Longer term projections (based on his last 40 or more games) almost all have him finishing with 200 hits exactly if he sits out 2 games, 203 hits if he plays all remaining games, and a .327 average.

If they play it out, and stay on pace, Bogaerts probably will win the batting title and will get to 200 hits.

Thanks to Baseball-Reference.com for the gamelog data I used for this article.


My previous mathematically-oriented baseball posts

I’ve been away for a while.  But I’m returning.

Where have I been the past year?  Mostly over here, and sometimes commenting over here.  But during that year, I’ve done a lot of mathematics to study questions I had about the baseball I was reading about and following, and some of that has filtered into some of those posts.  I thought I’d provide a selection here of some of the more interesting ones.  Some of these contain hints to posts I plan on putting up here in the coming weeks, posts that will include discussions of the math of streaks, and just how much a small sample size actually tells us.  There will be other new topics too, not previewed in any of these posts.  Stay tuned.

Here is that selection of my mathematically-oriented posts of the last year or so:

A post from August 2014 explaining why batting 15 points above league average is sometimes actually hitting at league average. This in the context of examining one upcoming player.

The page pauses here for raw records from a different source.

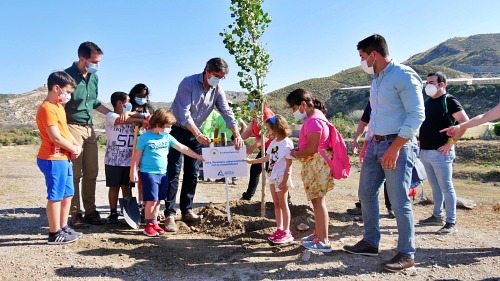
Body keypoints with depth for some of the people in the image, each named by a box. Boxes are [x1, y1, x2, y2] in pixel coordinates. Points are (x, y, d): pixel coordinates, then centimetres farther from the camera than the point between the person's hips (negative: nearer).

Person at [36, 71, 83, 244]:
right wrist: (73, 148, -7)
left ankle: (63, 228, 27)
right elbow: (56, 137, -21)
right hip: (53, 159, -10)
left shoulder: (59, 106, 15)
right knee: (55, 196, -2)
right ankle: (55, 234, 8)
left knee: (67, 195, 16)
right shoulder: (47, 109, -16)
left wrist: (76, 145, 2)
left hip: (64, 158, 10)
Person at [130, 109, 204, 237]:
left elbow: (183, 148, 8)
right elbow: (137, 156, -5)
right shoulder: (145, 137, -8)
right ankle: (149, 225, 6)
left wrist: (198, 157, 6)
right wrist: (133, 171, -8)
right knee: (152, 200, -7)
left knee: (158, 200, 11)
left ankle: (154, 223, 23)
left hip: (163, 173, 6)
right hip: (148, 173, -6)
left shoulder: (167, 137, 7)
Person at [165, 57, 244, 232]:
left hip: (195, 133, 6)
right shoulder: (188, 83, -19)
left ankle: (187, 211, 17)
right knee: (173, 173, -8)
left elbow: (227, 112, -9)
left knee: (192, 174, 7)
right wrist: (198, 135, -33)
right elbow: (184, 113, -26)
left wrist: (237, 135, -23)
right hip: (177, 130, -6)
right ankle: (169, 214, -5)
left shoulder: (217, 90, -2)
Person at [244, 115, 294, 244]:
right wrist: (251, 161, 23)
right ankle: (279, 229, 23)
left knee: (283, 204, -1)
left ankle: (286, 232, 7)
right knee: (276, 204, 13)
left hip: (281, 178, -8)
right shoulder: (273, 142, 9)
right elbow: (267, 158, 20)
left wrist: (285, 181, -19)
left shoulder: (287, 143, -15)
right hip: (273, 177, 8)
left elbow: (289, 164, -16)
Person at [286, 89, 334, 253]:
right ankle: (319, 233, 30)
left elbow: (312, 149, -23)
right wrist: (298, 151, 7)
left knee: (318, 201, -7)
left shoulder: (313, 121, -18)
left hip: (317, 164, -11)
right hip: (314, 165, 11)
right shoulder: (315, 116, 16)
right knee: (317, 200, 17)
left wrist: (296, 154, -6)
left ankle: (324, 242, -1)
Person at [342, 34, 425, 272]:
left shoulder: (404, 75, -11)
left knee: (399, 202, -4)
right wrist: (369, 142, 16)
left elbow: (417, 114, -17)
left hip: (397, 146, -9)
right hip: (375, 145, 9)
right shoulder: (376, 80, 16)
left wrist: (394, 148, -21)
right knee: (366, 193, 12)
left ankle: (406, 254, 10)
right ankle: (370, 243, 26)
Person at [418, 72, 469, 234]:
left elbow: (465, 122, -15)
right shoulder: (427, 102, 14)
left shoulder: (449, 101, -8)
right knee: (435, 187, 15)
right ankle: (437, 216, 25)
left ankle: (451, 223, 3)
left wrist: (451, 142, -17)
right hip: (425, 152, 7)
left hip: (440, 153, -7)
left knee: (446, 187, -3)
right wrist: (420, 142, 14)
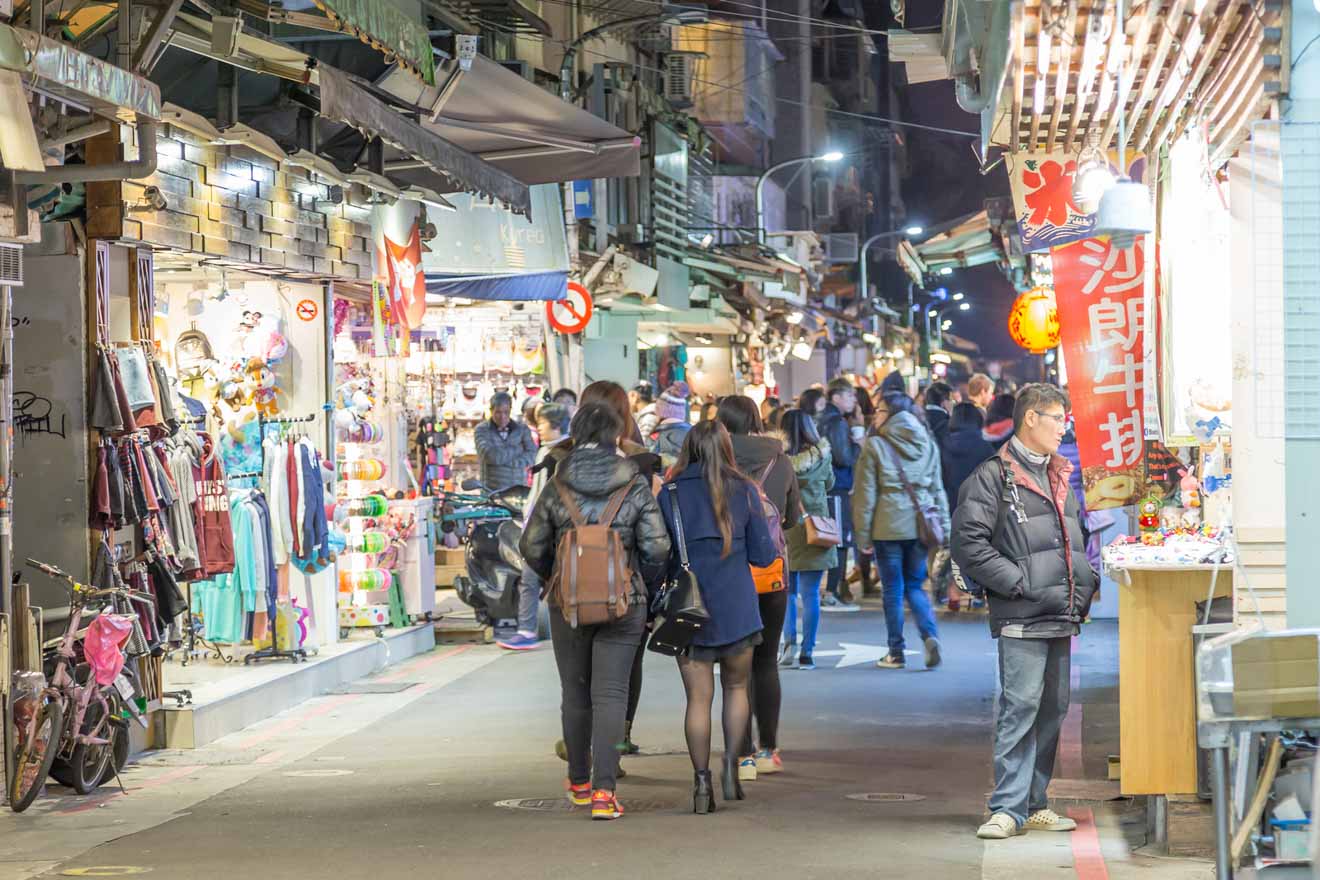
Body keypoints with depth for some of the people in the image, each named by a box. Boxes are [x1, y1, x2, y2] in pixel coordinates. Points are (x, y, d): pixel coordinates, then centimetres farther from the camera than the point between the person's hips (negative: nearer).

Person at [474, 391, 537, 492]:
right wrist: (516, 449, -5)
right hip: (492, 491, -2)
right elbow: (491, 456, -13)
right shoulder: (482, 430, 2)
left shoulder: (522, 429, 8)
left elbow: (531, 456, -3)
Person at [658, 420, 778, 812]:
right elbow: (764, 555, 0)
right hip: (736, 609, 0)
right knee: (736, 687, 17)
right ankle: (731, 765, 2)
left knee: (698, 697, 3)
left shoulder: (670, 493, -2)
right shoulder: (743, 491, -1)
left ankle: (701, 783, 0)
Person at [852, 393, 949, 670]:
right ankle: (930, 635, -9)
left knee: (893, 590, 5)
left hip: (889, 526, -4)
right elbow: (938, 489, 10)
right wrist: (944, 527, 12)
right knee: (915, 586, 13)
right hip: (920, 526, 4)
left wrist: (863, 532, -1)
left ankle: (896, 653, 9)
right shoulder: (928, 444, 9)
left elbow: (866, 492, -5)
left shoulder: (876, 445, -4)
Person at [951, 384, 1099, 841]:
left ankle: (1034, 805, 17)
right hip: (1021, 620, -8)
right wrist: (1025, 585, -15)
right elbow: (969, 545, -12)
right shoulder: (992, 477, -5)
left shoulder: (1061, 478, 20)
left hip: (1062, 619, 8)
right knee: (1020, 709, -12)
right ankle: (1007, 809, -9)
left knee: (1053, 710, 9)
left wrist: (1085, 588, 14)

A comment titled “Expected frequency of reverse platoon splits exceeds the actual numbers” to the article “Are reverse platoon splits sustainable?” on Beyond The Box Score. In this comment (scroll to the bottom of the comments section) I used binomial theory to come up with what would be the expected number of players, based on random chance alone, having a reverse platoon split in on-base percentage for the years 2012 and 2013. I show that the actual numbers were less than the numbers you’d expect by random chance, seeming to indicate that reverse platoon splits are unsustainable.

A comment titled “No, because starters face more batters” to the article “The Hidden Perfect Games of Relievers” on Beyond The Box Score. In this comment (scroll to the next-to-last comment), after making two points about the right way to compare starters and relievers for the purpose of the article, I discussed my first attempts at producing an expected number of “wrap-around” perfect games that will occur in a given season for starters and relievers, to help clarify any meaning that might be attached to the reported results. I did complete that work, which I plan to publish later on this blog, in a post about the math of streaks.

A post from September 2014 that argues that a certain young player is better than his overall numbers say he is, by analyzing his advancement as a hitter at each new level he played at.

A post from September 2013 explaining why one baseball team’s chances of making the playoffs were ridiculously close to, but not quite exactly, 100%.

A post from later in September 2013 which explains (in more detail than anyone probably cared to read) why that same baseball team’s chances of having home-field advantage were about 7 out of 11 (washing dishes at night gave me a lot of time to listen to baseball and think about this stuff).